IN THE HIGH COURT THE REPUBLIC OF FIJI
AT LAUTOKA
WESTERN DIVISION


CIVIL JURISDICTION


Civil Action No. HBC 121 of 2012


BETWEEN:


SAIJAD ALI of Buabua, Lautoka, Farmer
Plaintiff


AND:


SUGAR CANE GROWERS COUNCIL
established under the Sugar Industry Act No. 8 of 1984 3rd Floor, Canegrowers Building, 75 Drasa Avenue, Lautoka
1st Defendant


AND:


MANI RAM
of Edmonton, Canada and at care of Padma Wati of Saweni, Lautoka
2nd Defendant


AND:


PADMA WATI
of Saweni, Lautoka sued in her capacity as the full Power of Attorney of MANI Ram (Second Defendant) of Edmonton, Canada pursuant to the Power of Attorney registration No. 48302.
3rd Defendant


Appearances
Plaintiff appeared in person
Messrs Krishna & Company, Barristers and Solicitors for the 1st Defendant
No appearance for the 2nd Defendant
3rd Defendant in person
Date of Hearing: 21 October 2013
Date of Decision: 6 February 2014


RULING


Introduction
[1] This is a summons filed on 12 July 2013 by the 1st Defendant (Sugar Cane Growers Council) pursuant to O.25 r.9 of the High Court Rules 1988 (HCR) and inherent jurisdiction of the High Court. The summons has been supported with affidavit of Sundresh Chetty (Acting Chief Executive Officer) sworn on 11 July 2013 and filed on 12 July 2013. The summons seeks an order this action against them be struck out with costs to be taxed and paid to the 1st Defendant by the Plaintiff for want of prosecution, the Plaintiff not having taken any further action since 12 June 2012.


[2] Seemingly, the summons incorrectly states that the application is made pursuant to HCR O.18 r.18, instead of O.25 r.9.


[3] On 24 September 2013 the Plaintiff filed his reply and affidavit in opposition and asks for the 1st Defendant's application to strike out any action against them be dismissed and the matter to take its normal course and that there be no costs.

### TASK
Write the next part of the court ruling above, picking up right after paragraph [3].

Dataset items
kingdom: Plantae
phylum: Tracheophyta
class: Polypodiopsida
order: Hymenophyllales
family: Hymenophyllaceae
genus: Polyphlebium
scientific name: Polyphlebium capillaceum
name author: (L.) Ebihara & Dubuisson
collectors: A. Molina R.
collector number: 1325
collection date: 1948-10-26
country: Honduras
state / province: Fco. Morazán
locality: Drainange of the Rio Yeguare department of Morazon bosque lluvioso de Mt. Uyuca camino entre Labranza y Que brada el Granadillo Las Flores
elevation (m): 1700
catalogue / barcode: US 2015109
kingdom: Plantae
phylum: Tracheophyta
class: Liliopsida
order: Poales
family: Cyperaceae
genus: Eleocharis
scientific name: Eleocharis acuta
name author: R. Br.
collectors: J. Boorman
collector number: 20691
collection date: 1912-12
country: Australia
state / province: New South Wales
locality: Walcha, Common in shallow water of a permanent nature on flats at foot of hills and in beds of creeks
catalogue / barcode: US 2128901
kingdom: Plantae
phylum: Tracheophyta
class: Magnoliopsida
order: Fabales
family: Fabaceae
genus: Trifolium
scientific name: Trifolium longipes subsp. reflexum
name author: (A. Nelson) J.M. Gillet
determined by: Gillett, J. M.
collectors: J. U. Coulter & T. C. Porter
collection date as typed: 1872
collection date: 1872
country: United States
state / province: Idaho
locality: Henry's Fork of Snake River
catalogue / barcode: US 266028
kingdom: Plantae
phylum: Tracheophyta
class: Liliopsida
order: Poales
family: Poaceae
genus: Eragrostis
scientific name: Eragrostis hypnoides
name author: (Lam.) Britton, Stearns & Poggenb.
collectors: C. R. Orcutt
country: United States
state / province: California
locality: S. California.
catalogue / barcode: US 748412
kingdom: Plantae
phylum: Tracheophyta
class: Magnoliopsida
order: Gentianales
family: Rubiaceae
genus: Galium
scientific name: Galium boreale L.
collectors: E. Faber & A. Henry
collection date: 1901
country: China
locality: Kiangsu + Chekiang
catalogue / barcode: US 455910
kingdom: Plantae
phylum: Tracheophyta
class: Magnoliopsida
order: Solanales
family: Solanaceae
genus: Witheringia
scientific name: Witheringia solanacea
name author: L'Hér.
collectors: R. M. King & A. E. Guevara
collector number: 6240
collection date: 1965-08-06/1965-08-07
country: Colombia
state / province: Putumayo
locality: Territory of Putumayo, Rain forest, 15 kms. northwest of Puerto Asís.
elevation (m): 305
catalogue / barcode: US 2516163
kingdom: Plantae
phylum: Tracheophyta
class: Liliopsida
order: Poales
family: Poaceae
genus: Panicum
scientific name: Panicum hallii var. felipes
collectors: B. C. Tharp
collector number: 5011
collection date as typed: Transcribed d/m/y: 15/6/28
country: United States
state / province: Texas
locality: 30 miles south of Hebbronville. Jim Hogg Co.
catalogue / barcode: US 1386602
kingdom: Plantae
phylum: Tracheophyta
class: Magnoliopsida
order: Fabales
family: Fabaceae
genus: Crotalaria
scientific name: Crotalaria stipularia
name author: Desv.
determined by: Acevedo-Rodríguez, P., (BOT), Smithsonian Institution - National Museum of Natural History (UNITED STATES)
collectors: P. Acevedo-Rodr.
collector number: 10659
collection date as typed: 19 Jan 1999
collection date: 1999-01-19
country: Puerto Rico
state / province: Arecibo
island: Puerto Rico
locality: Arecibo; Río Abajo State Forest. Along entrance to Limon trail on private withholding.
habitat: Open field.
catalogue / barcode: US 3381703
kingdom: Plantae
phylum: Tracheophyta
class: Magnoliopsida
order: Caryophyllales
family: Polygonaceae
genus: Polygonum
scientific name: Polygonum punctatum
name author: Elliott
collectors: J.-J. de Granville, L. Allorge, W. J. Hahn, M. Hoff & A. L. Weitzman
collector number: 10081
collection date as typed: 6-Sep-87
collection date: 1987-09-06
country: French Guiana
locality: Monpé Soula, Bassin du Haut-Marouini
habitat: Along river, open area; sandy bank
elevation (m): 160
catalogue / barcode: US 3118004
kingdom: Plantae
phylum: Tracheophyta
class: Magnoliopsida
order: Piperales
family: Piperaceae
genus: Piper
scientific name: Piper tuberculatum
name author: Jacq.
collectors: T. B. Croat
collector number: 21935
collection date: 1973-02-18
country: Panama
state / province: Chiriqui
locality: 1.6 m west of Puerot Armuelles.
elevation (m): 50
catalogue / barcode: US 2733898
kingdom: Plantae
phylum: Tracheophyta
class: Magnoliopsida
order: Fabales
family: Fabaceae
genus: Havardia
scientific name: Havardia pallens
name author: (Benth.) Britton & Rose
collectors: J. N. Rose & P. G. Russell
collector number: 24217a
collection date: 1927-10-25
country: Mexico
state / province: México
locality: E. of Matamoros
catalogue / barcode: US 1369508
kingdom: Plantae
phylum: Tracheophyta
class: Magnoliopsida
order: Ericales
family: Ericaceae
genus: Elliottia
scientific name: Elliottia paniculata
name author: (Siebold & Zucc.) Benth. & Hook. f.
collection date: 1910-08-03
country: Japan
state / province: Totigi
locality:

### REPLY
Background
[4] On 31 May 2012 the Plaintiff filed Writ of Summons and Statement of Claim, claiming from the Defendants, inter alia, a sum of $336,000.00, and special damages in the sum of $48,397.15, interest and cost. The Plaintiff says that he entered into a sale and purchase agreement with the 2nd Defendant who is the registered proprietor in June 2006 to purchase an agricultural land together with the improvements and benefit of Certificate of Registration No. 01228 comprised in the Native Lease No. 13246. The agreement prepared and executed by the 1st Defendant after having accepted and acted as a Conveyancing Law Agent, Adviser and executor of the affairs of the Plaintiff. According to the Plaintiff, The 1s Defendant has a conveyancing department and provides various conveyancing services to the sugar cane growers of Fiji. According to the said agreement, the 2nd Defendant offered to sell the land for the price fixed at 66,500.00 on term-payment of 75% from the net sugar cane proceeds until the agreed price money is fully paid. It was further agreed that there will be no interest for 2 years, and bank equivalent interest, up to the maximum of 5 years, will be charged thereafter until the payment is paid off. After completion of full payment the land will be transferred to the Plaintiff. Parties were free to sue for breach of agreement. The Plaintiff paid a sum of 25,687.15 to the 2nd Defendant as at May 2008. In the meantime, the 2nd Defendant appointed the 3rd Defendant his attorney in December 2007 without informing to the Plaintiff. Afterwards, the 1st and 2nd Defendants denied and refused for any settlement and the 2nd Defendant stopped the Plaintiff from working, cultivating and harvesting and recovered possession of the land. The Plaintiff filed a case in the Agricultural Tribunal in 2009 and obtained an order against the 2nd Defendant for the refund of $27,397.15.


[5] The claim against the 1st Defendant is based on their unprofessional conduct and failing to obtain consent from iTLTB before executing the sale and purchase agreement.


[6] The 1st Defendant filed its statement of defence on 12 June 2013 and prayed that the claim against them be dismissed and struck out with costs on an indemnity basis. The 1st Defendant denies and states that they never acted as legal counsel and/or provided a conveyance service to the Plaintiff.


1st Defendant's Affidavit in support of summons
[7] The 1st Defendant filed affidavit of Sundresh Chetty in support of the summons to strike out the claim of the Plaintiff, inter alia, stated:-


...

5. THAT I have been verily advised by our Solicitors, Messrs Krishna & Co. the Plaintiff has not prosecuted and moved forward his case for over one (1) year now, since 12th June, 2012, wherein the last document filed in this matter was the First Defendant's Statement of Defence.


6. THAT since the last document being filed, the First Defendant's Statement of Defence, the Plaintiff has failed and/or neglected to file a Response to the First Defendant's Statement of Defence.


7. THAT the Plaintiff is blatantly delaying the course of justice in this matter.


8. THAT the Plaintiff's delay both inordinate and inexcusable in that he has no reason for such delay, which delays the course of justice, which is being prejudiced in this matter.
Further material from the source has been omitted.